CDU-Chefin und Bundesverteidigungsministerin Annegret Kramp-Karrenbauer hat im ZDF-Sommerinterview ihre Wut auf die Demonstranten geäußert, die am Samstag versucht haben, den Reichstag in Berlin zu stürmen.
In dem letzten ZDF-Sommerinterview der Saison, das die Journalistin Shakuntala Banerjee führte, setzte Kramp-Karrenbauer außerdem Spitzen gegen den Noch-Koalitionspartner SPD. Kramp-Karrenbauer, die schon im Februar ihren Rückzug von der CDU-Spitze angekündigt hatte, sprach außerdem bemerkenswert kühl und distanziert über die drei Kandidaten auf ihre Nachfolge auf dem CDU-Chefposten.
Corona-Demos: "Demonstrationsrecht ist missbraucht worden"
Sie sei wütend, "dass es gelungen ist, solche Bilder zu produzieren", sagte Kramp-Karrenbauer zu den Corona-Demos in Berlin. Wörtlich sagte die CDU-Chefin weiter:
"Ich bin wütend, weil hier ein demokratisches Recht, ein Demonstrationsrecht, und das Unbehagen vieler Menschen jetzt auch in der Coronakrise, missbraucht worden ist für Nazipropaganda."
Mit Blick auf die zeitgleich stattgefunden Protesten in Belarus gegen den autoritären Machthaber Alexander Lukaschenko ergänzte die CDU-Chefin:
"Und das in einer Zeit, wo in der Nachbarschaft zu Europa, in Belarus, Menschen unter Einsatz ihres Lebens für ein Demonstrationsrecht auf die Straße gehen. Das treibt mich um, das macht mich wütend."
Das, sagte Kramp-Karrenbauer, müsse auch die CDU insgesamt deutlich machen.
Kritik an Corona-Maßnahmen sei "selbstverständlich", sagte Kramp-Karrenbauer, das gehöre zur Demokratie. Man diskutiere über die Maßnahmen auch mit Bürgerinnen und Bürgern. Sie ergänzte aber:
"Wenn man sich überlegt, welche Zumutungen da angeblich im Raum stehen – das Tragen einer Maske, dass man Hände wäscht, dass man Abstand hält, dass man nicht in anonymen Menschenmassen unterwegs ist. Und wenn man sieht, dass dagegen die Frage steht, ob man Menschenleben rettet, ob man die Wirtschaft vor dem totalen Zusammenbruch rettet, finde ich nach wie vor, das ist zumutbar."
Zum Schluss des Interviews sagte sie, es gehe darum, die eigene Freiheit einzuschränken, um Unternehmen und Arbeitsplätze etwa in der Gastronomie zu retten und es älteren und kranken Menschen zu ermöglichen, sich frei zu bewegen.

**Eingabedaten:**
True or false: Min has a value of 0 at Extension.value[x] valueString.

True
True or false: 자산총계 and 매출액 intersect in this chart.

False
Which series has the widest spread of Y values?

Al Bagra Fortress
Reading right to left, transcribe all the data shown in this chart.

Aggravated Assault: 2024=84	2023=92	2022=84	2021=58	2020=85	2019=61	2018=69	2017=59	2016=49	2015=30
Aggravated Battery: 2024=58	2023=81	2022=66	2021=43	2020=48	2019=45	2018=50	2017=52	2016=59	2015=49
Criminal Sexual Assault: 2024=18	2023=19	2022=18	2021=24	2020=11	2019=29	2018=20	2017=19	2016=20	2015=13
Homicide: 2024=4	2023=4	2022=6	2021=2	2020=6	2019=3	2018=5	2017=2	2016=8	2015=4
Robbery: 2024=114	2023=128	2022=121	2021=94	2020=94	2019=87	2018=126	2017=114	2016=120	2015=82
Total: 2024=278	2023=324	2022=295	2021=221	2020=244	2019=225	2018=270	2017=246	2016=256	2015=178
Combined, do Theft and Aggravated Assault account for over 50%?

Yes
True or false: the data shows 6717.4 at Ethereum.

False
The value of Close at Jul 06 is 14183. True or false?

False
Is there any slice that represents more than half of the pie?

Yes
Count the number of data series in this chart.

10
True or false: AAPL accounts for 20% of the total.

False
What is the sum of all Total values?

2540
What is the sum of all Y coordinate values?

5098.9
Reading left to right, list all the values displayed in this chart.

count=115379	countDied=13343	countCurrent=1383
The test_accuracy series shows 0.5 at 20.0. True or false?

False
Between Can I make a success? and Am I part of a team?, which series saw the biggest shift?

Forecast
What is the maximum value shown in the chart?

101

**Aufgaben:**
• A. Beantworten Sie anhand des Berichts über das ZDF-Sommerinterview mit Kramp-Karrenbauer die folgenden Fragen.
(i) Welche Journalistin führte das letzte ZDF-Sommerinterview der Saison?
(ii) In welchem Monat hatte Kramp-Karrenbauer ihren Rückzug von der CDU-Spitze angekündigt?
(iii) Gegen welchen Machthaber richteten sich die Proteste in Belarus?
• B. Schreiben Sie aus dem Bericht über das ZDF-Sommerinterview mit Kramp-Karrenbauer den Abschnitt von „Kritik an Corona-Maßnahmen“ bis „frei zu bewegen.“ wortgetreu ab.
• C. Schreiben Sie, wie der Bericht über das ZDF-Sommerinterview mit Kramp-Karrenbauer nach seinem letzten Satz weitergeht.

**Ihre Antworten:**
• A.
(i) Shakuntala Banerjee
(ii) Im Februar
(iii) Gegen Alexander Lukaschenko

• B.
Kritik an Corona-Maßnahmen sei "selbstverständlich", sagte Kramp-Karrenbauer, das gehöre zur Demokratie. Man diskutiere über die Maßnahmen auch mit Bürgerinnen und Bürgern. Sie ergänzte aber:
"Wenn man sich überlegt, welche Zumutungen da angeblich im Raum stehen – das Tragen einer Maske, dass man Hände wäscht, dass man Abstand hält, dass man nicht in anonymen Menschenmassen unterwegs ist. Und wenn man sieht, dass dagegen die Frage steht, ob man Menschenleben rettet, ob man die Wirtschaft vor dem totalen Zusammenbruch rettet, finde ich nach wie vor, das ist zumutbar."
Zum Schluss des Interviews sagte sie, es gehe darum, die eigene Freiheit einzuschränken, um Unternehmen und Arbeitsplätze etwa in der Gastronomie zu retten und es älteren und kranken Menschen zu ermöglichen, sich frei zu bewegen.

• C.
Sie schloss mit diesem Satz:
"Und ich erwarte von jedem verantwortlichen Staatsbürger und ich glaube, dass kann man auch erwarten, dass man in dieser Abwägung seiner eigenen Freiheit gegen die Bedürfnisse der anderen auch zu verantwortbaren Entscheidungen kommt."
Die CDU-Chefin richtete außerdem einen deutlichen Appell an Kritiker der Corona-Maßnahmen, Abstand zu Rechtsextremen zu halten:
"Trotzdem muss sich jeder überlegen, ob es seine Kritik, ob berechtigt oder nicht, wert ist und es rechtfertigt, dass man mit Nazis versucht, den Reichstag zu stürmen"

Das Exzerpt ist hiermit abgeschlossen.